Entre abril de 2014 e março de 2015, várias entidades correspondentes do sistema bancário cubano afetaram as operações das instituições da ilha, que se viram obrigadas a modificar os canais que normalmente usam para realizar suas cobranças e pagamentos, gerando assim demora e custos adicionais.

O medo à retaliação do governo norte-americano era fundado, como o demonstrou a enorme multa aplicada ao banco francês BNP Paribas em junho de 2014 por 8,9 bilhões de dólares, com o objetivo de estimular a desconfiança entre as demais unidades bancárias e evitar qualquer transação com Cuba.

Com os exemplos que mostraremos a seguir, é possível ver algumas das principais dificuldades enfrentadas pelas instituições bancárias de Cuba para o manejo de suas operações financeiras internacionais:

Risco cambial pelas diferenças nas taxas de câmbio, ao continuar a impossibilidade de usar o dólar estadunidense como moeda de pagamento e cobrança.

Fechamento de contas em bancos estrangeiros, o que implica a eliminação das relações com correspondentes, fato que se destaca principalmente em quatro unidades europeias.
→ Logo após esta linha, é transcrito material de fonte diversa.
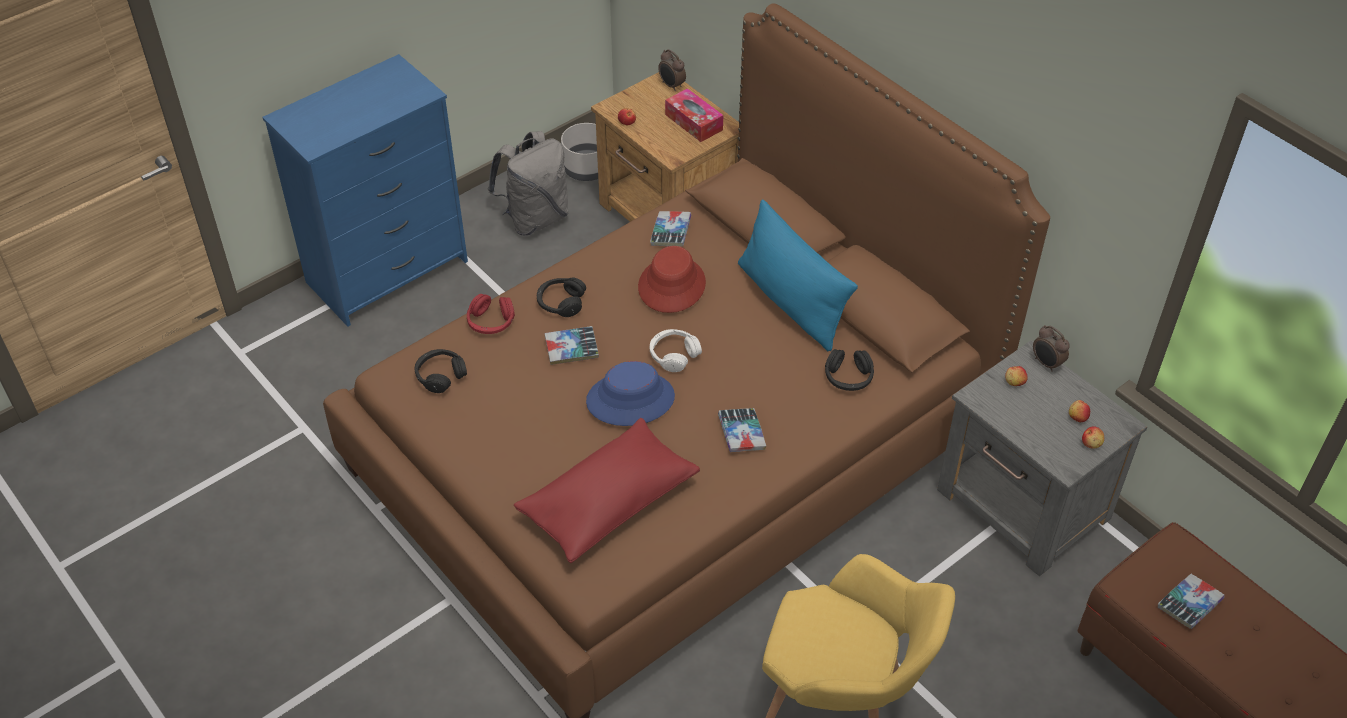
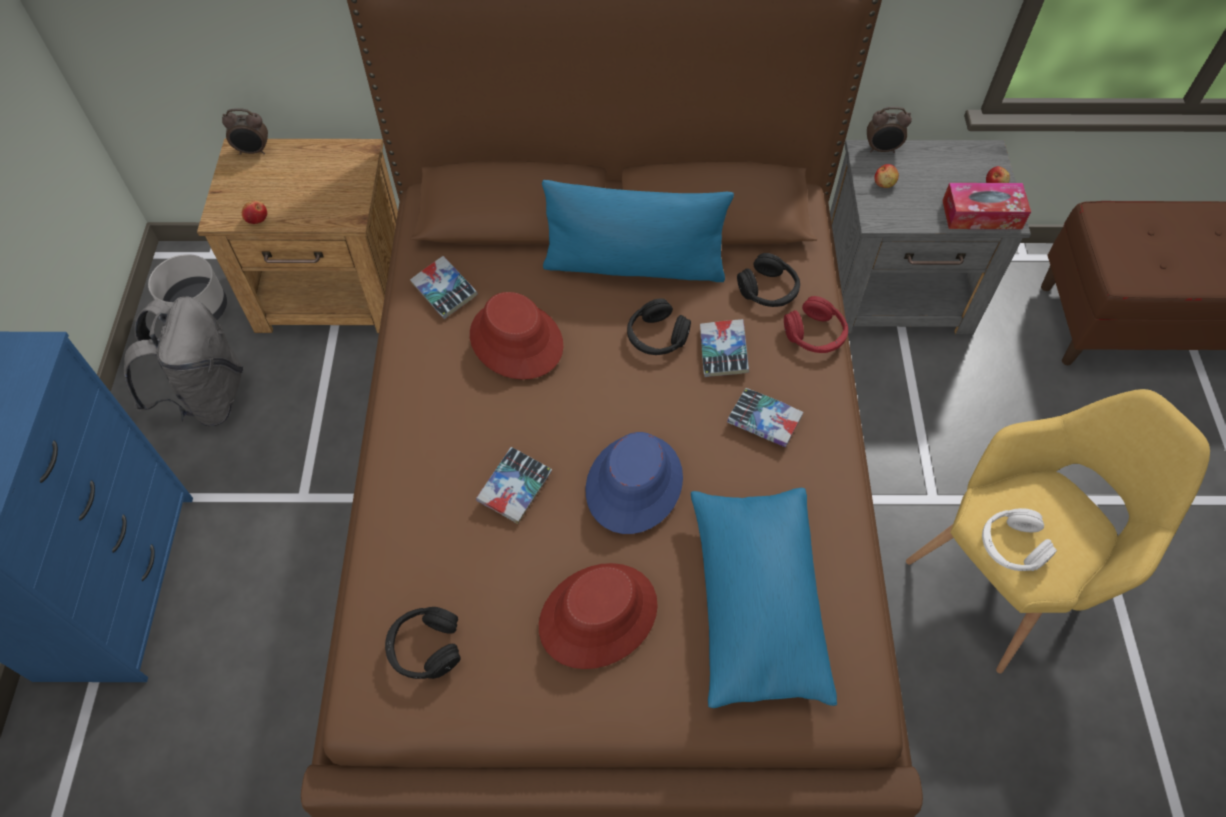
camera: 50 degrees left, 10 degrees up
red headphones [467,294,515,334] -> red headphones moved to [784,296,848,353]
red pillow [514,418,700,563] -> blue pillow [691,488,837,708]
black headphones [537,277,586,317] -> black headphones moved to [627,298,691,355]
white headphones [650,329,702,372] -> white headphones moved to [982,508,1057,571]
tissue box [665,88,723,142] -> tissue box moved to [942,183,1031,229]
apple [1069,400,1090,422] -> none
book [1158,574,1225,629] -> book moved to [700,319,749,377]
none -> red hat [539,563,658,669]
Um total de 15 entidades cubanas viram de repente canceladas as senhas de comunicação estabelecidas para as comunicações interbancárias e financeiras.

Recusa por parte de oito entidades a prestar serviços bancários, cinco europeias e três latino-americanas, com abstenção de confirmar ou avisar sobre operações de cartas de crédito,

Como pode ser visto, o bloqueio força as instituições cubanas a buscarem acesso ao financiamento externo em condições extremamente difíceis como resultado do risco país, elemento principal na determinação da viabilidade e nos custos de operação.